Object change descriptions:
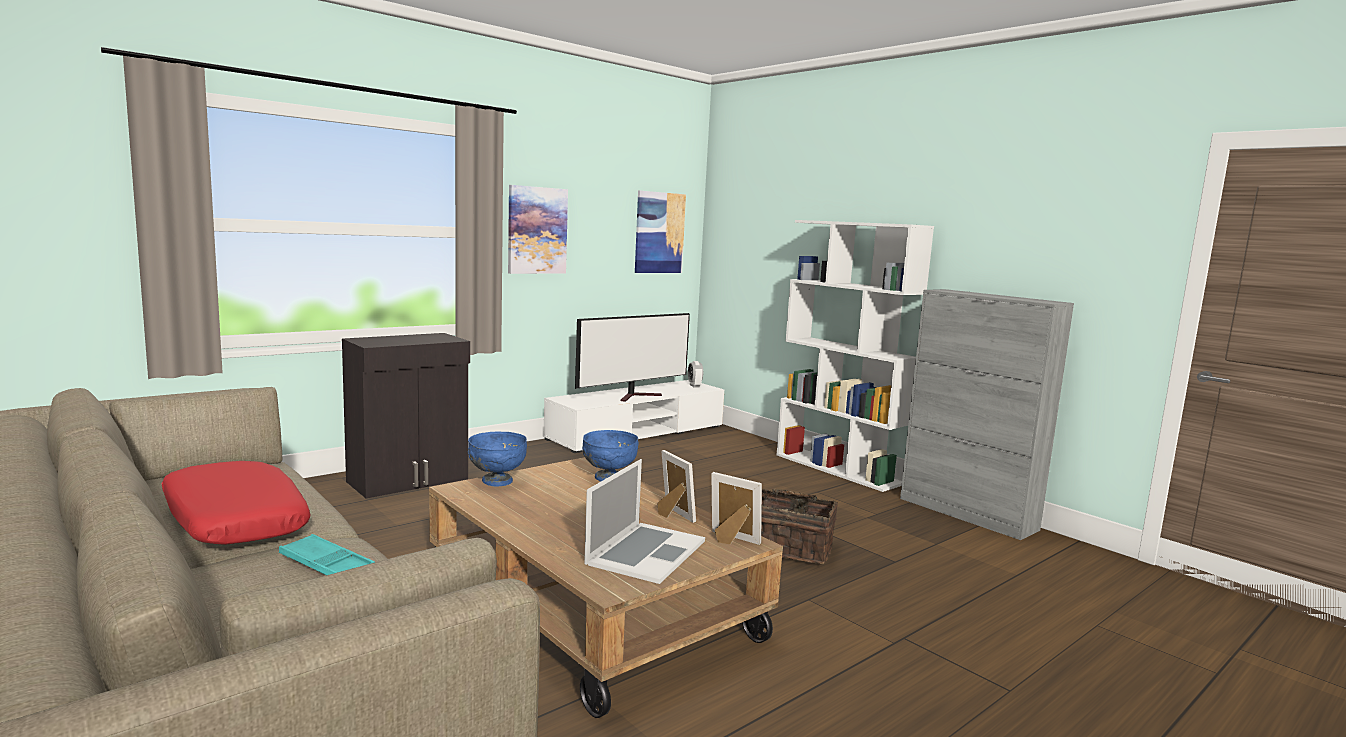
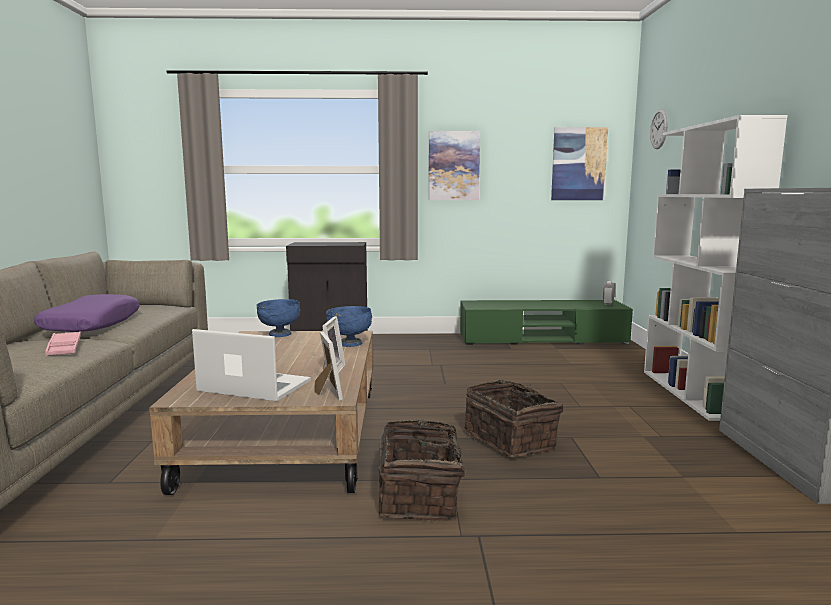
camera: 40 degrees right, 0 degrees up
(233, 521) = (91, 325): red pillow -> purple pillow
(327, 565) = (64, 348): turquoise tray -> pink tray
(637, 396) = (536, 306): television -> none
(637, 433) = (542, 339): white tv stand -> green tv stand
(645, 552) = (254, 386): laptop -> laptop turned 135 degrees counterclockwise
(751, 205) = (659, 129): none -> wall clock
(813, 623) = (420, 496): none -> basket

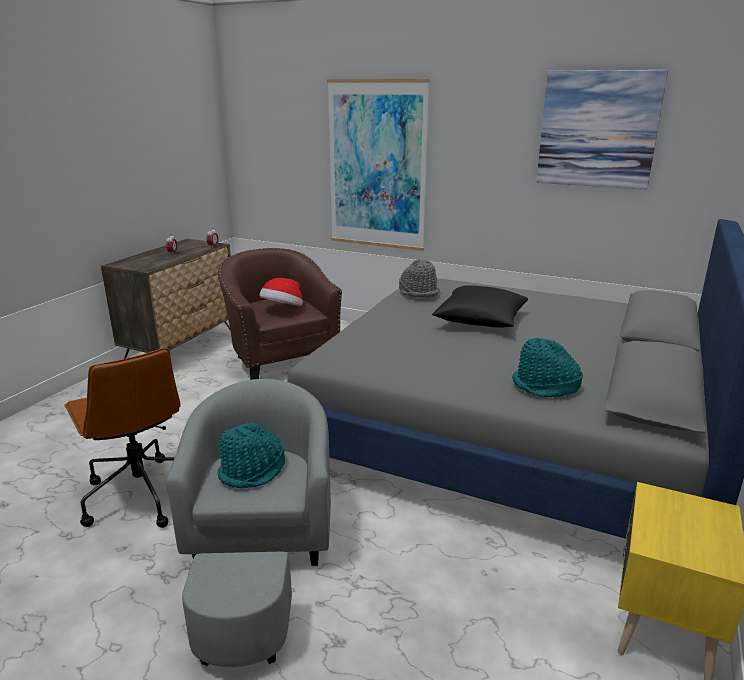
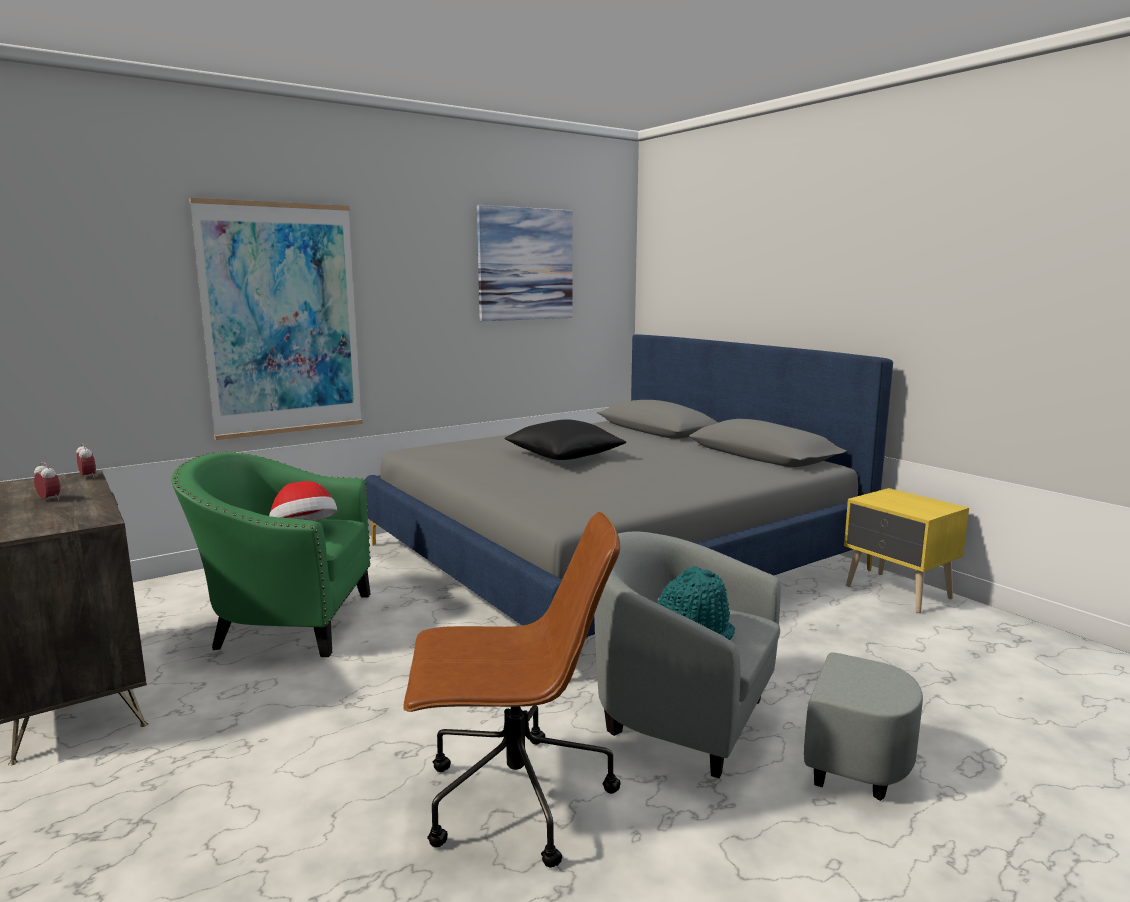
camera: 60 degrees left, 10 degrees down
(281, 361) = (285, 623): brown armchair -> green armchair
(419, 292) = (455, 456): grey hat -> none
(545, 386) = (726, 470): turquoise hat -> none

The problem: Please return all lines above in which the string "green" is found.

Exercise response:
(637, 433) = (542, 339): white tv stand -> green tv stand
(281, 361) = (285, 623): brown armchair -> green armchair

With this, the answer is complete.